Intimacy may not survive contact, he writes. But writing can become a means of riding the gravity of our inward and outward fascination, encircling that core of our longing. And he talks of The Burning Room, a poem where a woman spontaneously combusts after her lover departs; when he returns she is already the ash he wonders at and brushes gently away from the hood of his car. Alvin ended wheere he began, with a funeral, the description of the cremation process, saying of the dead woman:

What the ovens cannot claim, claims us. We breathe her ash-dust into our lungs, carry her home.


Dust and ashes, dust and ashes, wrote Browning in A Toccata of Galuppi's). We are framed by them and by ritual, the rituals of mourning a life and of  running a state.

In so far as the funeral was concerned there was a form and the proprieties associated with the form. The form in Alvin's account was ancient and hierarchical: people had their functions and stations. Grief and fear, two of the key elements in death were shaped and allocated roles. Trespassing against the form was a form of sacrilege signifying a lack of respect. And this obtained across a whole range of familial relationships. The period of mourning extended beyond the primary ritual into bans against marriage in the mourning period. There were prescribed ways of behaving.

On the other hand there was the role of the state and the state education system in affirming a view of itself, presenting a face to the world. The state was concerned with the world of markets and public commercial success. The presentation of the national self was prescribed much like the ways of behaving at the funeral.

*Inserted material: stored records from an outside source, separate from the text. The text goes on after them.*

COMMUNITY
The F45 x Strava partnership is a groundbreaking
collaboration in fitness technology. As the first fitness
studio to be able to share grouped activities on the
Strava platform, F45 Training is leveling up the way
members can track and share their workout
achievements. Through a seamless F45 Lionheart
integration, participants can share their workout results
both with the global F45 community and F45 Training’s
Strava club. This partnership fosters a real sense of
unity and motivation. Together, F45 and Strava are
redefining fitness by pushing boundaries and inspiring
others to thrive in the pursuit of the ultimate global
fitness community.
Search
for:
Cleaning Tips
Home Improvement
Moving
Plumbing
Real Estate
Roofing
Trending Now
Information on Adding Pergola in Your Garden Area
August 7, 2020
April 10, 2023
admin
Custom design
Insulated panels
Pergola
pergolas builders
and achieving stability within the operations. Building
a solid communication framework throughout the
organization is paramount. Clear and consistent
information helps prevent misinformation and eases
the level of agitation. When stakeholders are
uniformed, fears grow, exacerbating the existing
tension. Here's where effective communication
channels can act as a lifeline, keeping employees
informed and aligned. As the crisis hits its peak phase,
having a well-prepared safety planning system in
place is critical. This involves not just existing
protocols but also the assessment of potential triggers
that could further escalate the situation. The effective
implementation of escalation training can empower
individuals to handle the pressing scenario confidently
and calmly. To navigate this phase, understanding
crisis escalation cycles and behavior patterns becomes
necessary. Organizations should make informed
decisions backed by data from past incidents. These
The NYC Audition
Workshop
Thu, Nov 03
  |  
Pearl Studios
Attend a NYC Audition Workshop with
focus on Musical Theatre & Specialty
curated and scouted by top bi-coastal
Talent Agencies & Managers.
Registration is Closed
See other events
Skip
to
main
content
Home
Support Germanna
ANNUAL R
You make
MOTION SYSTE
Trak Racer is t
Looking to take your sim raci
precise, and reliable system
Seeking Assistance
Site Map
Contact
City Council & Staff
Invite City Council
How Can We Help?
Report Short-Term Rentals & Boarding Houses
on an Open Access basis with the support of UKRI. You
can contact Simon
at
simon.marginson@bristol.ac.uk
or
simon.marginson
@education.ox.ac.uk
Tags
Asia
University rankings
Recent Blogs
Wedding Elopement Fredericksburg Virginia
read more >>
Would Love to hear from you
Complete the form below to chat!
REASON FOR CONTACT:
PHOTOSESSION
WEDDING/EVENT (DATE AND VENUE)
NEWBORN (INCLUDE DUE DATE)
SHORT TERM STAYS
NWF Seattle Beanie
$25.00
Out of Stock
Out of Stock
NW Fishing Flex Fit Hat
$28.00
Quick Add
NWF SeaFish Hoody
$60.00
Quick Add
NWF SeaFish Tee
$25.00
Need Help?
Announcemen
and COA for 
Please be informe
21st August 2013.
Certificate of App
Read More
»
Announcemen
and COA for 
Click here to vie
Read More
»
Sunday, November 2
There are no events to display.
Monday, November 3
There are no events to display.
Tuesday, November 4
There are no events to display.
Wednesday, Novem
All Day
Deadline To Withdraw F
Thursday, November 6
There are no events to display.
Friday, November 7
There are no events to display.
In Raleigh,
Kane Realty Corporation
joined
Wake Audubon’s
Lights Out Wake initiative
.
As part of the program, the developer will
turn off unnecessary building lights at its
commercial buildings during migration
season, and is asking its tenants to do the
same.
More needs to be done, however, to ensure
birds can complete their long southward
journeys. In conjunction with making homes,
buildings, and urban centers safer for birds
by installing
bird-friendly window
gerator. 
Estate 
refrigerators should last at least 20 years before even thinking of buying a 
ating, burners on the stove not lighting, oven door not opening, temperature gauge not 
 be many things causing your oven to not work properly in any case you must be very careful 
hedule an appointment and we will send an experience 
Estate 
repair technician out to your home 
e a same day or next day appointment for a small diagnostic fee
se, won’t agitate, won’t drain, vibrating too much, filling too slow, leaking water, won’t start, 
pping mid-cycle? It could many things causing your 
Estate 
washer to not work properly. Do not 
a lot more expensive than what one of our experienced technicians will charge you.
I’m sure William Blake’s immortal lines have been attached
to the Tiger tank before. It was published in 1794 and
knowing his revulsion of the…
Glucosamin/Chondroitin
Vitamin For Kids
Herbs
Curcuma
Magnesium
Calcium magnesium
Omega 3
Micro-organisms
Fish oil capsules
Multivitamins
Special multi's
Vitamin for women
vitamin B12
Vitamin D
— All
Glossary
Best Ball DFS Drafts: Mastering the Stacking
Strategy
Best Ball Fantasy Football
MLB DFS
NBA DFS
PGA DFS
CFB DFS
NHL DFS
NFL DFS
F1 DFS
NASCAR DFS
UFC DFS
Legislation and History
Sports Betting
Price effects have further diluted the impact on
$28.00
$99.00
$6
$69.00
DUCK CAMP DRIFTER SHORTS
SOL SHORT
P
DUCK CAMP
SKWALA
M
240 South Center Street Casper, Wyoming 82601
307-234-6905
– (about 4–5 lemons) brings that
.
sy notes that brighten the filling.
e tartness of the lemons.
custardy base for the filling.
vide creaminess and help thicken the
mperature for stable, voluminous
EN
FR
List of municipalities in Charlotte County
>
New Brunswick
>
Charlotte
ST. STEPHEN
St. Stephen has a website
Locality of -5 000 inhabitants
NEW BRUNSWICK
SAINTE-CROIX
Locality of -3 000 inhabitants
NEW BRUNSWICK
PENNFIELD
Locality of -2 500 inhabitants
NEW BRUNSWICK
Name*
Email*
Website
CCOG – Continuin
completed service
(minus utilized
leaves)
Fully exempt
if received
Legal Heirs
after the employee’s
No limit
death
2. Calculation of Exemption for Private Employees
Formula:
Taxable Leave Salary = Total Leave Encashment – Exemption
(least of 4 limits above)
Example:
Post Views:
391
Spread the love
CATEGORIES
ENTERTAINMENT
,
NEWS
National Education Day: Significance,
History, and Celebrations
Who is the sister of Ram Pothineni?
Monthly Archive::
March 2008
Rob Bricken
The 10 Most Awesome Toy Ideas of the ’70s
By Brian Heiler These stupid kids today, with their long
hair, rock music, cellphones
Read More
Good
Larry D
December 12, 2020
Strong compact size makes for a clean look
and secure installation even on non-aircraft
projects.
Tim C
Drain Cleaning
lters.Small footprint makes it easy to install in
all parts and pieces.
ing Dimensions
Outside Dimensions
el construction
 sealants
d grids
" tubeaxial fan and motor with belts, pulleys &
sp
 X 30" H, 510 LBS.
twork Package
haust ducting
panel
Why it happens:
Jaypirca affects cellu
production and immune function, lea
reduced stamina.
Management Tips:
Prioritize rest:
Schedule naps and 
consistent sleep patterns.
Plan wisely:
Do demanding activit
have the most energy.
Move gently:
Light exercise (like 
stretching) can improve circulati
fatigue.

What then is the writer’s role: what kind of propriety or responsibility is incumbent on the writer, and to what degree should the writer offend against the first and reject the second? Is the writer fundamentally a solitary, the relationship between writer and reader as of one solitary to the other? If so we are not wholly part of the funeral, we resist absorption into the state. We stress the self and the truth of the self. And again if so, is that a peculiarly Western or a more universal 'we'?

A discussion of centres and peripheries was beginning to emerge. If the state, the ritual, the adult, is the centre, is the writer’s place at the edges of ritual, transgressing against its complex codes, at a point in  Gail's locatable, sticky-fingered numinous childhood, far from, but aware of, the centres of power.

Syon talked about the power of stories in his culture, Iceland, where literature is the only developed form.   There was some question as to how far we expect writers to speak for their cultures, their particular political situations.

But how fair is it to expect a Nigerian writer, like Chika Unigwe,  a Ugandan writer, like Goretti Kyomuhendo, or, say, an unnamed Somalian writer to write directly about being of that place? How far was location actually in the local and - I think back to Gail’s point here - how far is the notion of responsibility to a place or people an obligation if one is to be considered a serious writer? Is the imagination local or metaphorical? Is it a free agent or has it responsibilities? If you are not at a centre of cultural power - say at a major Western metropolis - are you obliged, if not by moral or aesthetic conviction, to engage with that power and do what it seems to demand?

The writer's public responsibility is not just an old chestnut - it is positively ancient. Socrates is said to corrupt Athenian youth. He has a responsibility not to, says the city. Do we speak out? Do we speak on behalf of? This was a theme picked up by Chika the next morning.